Es lässt sich Folgendes feststellen:

  • Im Kurztag schlüpfen keine Jungspinnen, weder unter Dauerwärme noch nach einer zusätzlichen Kühlperiode. Das bedeutet, dass der Schlupf im Winter unabhängig von der Temperatur gehemmt ist.
  • Unter Langtagbedingungen schlüpfen bei warmen Temperaturen fast alle Jungspinnen, allerdings erst nach einer 1-2 monatigen Ruhepause. Außerdem verteilt sich der Schlupf über einen langen Zeitraum hinweg.
  • Nach einer Kälteperiode verkürzen sich der Zeitraum bis zum Schlupfbeginn sowie die Zeitspanne des Schlupfes. Eine 6-monatige Kühlperiode, die einem Zeitraum von Mitte November bis Mitte Mai entspricht, führt unter Langtagbedingungen dazu, dass die Jungspinnen bei einsetzender Wärme nach kurzer Zeit fast synchron schlüpfen.
  • Die hemmende Wirkung des Kurztages kann durch einen nachfolgenden Langtag und eine zusätzliche Kühlperiode aufgehoben werden. Derartige Bedingungen herrschen im Laufe von Winter und Frühjahr.
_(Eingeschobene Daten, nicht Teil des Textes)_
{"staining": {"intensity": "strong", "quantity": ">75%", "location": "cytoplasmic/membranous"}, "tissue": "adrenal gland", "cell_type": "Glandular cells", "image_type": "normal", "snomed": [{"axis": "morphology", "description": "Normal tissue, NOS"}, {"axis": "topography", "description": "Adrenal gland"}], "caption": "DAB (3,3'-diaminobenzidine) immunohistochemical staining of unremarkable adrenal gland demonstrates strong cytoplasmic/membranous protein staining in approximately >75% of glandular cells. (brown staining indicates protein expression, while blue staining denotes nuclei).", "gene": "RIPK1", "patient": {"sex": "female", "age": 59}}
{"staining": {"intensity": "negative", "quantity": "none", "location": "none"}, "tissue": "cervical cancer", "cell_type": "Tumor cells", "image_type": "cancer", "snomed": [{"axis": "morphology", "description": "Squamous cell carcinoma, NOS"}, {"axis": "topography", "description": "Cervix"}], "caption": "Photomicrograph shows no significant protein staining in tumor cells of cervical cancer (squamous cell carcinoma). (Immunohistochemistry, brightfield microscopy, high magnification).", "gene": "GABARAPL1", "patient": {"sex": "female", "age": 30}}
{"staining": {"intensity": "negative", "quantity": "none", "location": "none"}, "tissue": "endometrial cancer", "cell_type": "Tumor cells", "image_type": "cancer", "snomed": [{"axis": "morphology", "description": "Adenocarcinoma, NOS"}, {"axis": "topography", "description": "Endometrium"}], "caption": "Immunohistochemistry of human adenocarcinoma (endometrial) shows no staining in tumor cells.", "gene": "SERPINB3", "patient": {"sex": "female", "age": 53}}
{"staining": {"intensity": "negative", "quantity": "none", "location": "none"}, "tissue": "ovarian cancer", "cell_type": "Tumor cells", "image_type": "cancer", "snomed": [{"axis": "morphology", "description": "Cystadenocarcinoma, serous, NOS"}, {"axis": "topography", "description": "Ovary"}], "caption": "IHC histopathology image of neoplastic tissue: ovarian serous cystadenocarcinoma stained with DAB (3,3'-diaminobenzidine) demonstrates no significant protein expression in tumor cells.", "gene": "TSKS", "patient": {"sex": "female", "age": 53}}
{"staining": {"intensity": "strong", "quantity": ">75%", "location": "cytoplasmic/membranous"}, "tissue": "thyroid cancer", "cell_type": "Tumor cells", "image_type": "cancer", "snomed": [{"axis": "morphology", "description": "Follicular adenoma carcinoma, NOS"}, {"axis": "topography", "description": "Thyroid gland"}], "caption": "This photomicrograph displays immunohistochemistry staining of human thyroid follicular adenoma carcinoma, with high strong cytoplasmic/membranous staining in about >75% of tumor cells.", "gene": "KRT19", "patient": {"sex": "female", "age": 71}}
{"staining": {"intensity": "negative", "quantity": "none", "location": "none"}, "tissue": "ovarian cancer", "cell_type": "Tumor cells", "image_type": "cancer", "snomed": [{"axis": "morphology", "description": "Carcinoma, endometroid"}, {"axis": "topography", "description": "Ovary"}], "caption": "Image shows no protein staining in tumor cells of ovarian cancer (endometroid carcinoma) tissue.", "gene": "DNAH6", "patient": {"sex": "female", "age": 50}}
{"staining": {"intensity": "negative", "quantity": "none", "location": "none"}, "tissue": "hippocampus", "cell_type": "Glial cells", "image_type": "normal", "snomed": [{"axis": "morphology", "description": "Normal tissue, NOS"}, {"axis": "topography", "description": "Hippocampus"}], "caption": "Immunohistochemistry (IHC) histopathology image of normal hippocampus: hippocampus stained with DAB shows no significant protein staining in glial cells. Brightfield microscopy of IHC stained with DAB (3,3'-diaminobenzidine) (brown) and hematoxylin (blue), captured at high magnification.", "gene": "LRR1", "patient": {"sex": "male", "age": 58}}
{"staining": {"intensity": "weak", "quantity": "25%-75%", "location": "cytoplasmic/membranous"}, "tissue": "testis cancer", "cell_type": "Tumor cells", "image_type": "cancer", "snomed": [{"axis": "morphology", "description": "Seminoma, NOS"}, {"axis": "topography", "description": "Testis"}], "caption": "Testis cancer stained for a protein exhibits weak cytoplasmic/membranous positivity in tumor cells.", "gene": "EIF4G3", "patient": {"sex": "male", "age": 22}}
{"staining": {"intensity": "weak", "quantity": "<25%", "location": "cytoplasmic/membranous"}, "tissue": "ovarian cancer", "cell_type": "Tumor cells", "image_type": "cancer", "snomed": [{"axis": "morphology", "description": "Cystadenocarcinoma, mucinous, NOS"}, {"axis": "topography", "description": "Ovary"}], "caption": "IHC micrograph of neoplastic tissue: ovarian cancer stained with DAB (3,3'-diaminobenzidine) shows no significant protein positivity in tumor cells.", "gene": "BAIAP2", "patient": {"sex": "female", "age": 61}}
Aus den Untersuchungsergebnissen von KÖHLER & SCHÄLLER (1987) lässt sich folgendes Bild des Fortpflanzungs- und Entwicklungszyklus der Wespenspinne zusammensetzen:

Abhängigkeit der Individualentwicklung der Wespenspinne vom jährlichen Hell-Dunkel-Phasenrhythmus.
Abbildung 9

 

 

 

 

 

 

Aus Abbildung 9 wird folgender Entwicklungszyklus deutlich:

  • Die Jungspinnen, von denen die meisten bis November aus dem Ei geschlüpft sind, legen im Eikokon eine lange Entwicklungsruhe oder Dormanz bis Ende Mai ein.
  • Die überwiegende Zahl der Jungspinnen schlüpft im Juni und Juli aus dem Kokon.
  • Unter wärmeren Witterungsbedingungen schlüpft allerdings ein Teil auch bereits im Herbst bis zur Kurztaggrenze Mitte November. Vermutlich sterben diese Jungspinnen im Laufe des Winters, da bisher im April und
    Mai auch bei warmem Wetter keine Jungspinnen gefunden werden konnten. Subadulte Spinnenweibchen sind von Anfang Juli bis Mitte August, adulte Weibchen von Mitte Juli bis Ende September zu beobachten, zuerst im Paarungsstadium, dann im Eiablagestadium.
  • Die adulten Männchen entwickeln sich Mitte Juli bis Ende August.